Troubleshooter: Telemarketer warranties

They are not referring to the manufacturer's warranty, they are talking about the extended warranty they buy from a third party company.

People say they have paid more than $1,000 for the coverage, only to learn it doesn't give them the protection they paid for.

The offers come in the mail and over the phone - an extended car warranty that promises to protect owners when their car breaks down.

"We thought buying this policy was basically an insurance policy, so if something would happen catastrophic we wouldn't have to worry about it," customer Nola Britton said.

Britton paid more than $1,000 for the extended warranty, only to be denied coverage when she needed it.

And she's not alone. ABC11 has investigated more than a dozen cases involving third party extended warranty companies that don't deliver.

Attorney General Roy Cooper is cracking down on the companies.

So far, three companies --US Fidelis, Credexx, and Now Automotive Protection-- are barred from doing business in North Carolina.

Any customer who has a contract with Automotive Protection can cancel it, and a judge ordered the company to pay $4.5 million, which will go to North Carolina public schools.

To make sure you don't have trouble with auto service contracts, don't fall for urgent calls or letters warning you that your car warranty is about to expire.

Get the service contract in your hands and read it before you sign or pay any money.

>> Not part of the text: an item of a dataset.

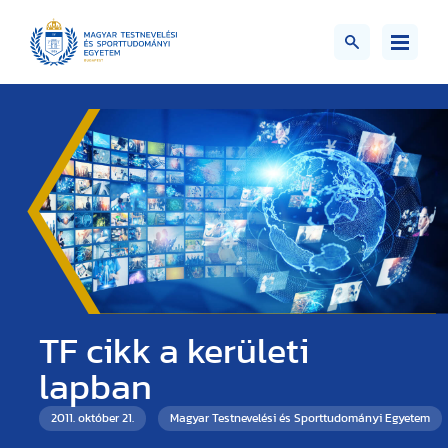
TF cikk a kerületi
lapban
2011. október 21.
Magyar Testnevelési és Sporttudományi Egyetem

Also make sure any spoken promises are in writing, if the service contract doesn't say an item is covered, assume it's not.

Lastly, most extended service contracts have a deductible, meaning you'll pay for each repair. Read the contract so you know what you have to pay upfront.

As for Britton, one ABC11 got involved; her $3,100 repair got covered.

Meanwhile, the investigation by Cooper's office uncovered that companies often target senior citizens and people on the do not call list. Often times his office found the telemarketers are tricking consumers by pretending to represent car manufacturers and claiming to sell service contracts for bumper to bumper warranties.

The best advice, do not give your bank account or credit card information to any of these companies over the phone. Have them send you the contract in writing to see exactly what you're paying for, and even if you qualify for coverage.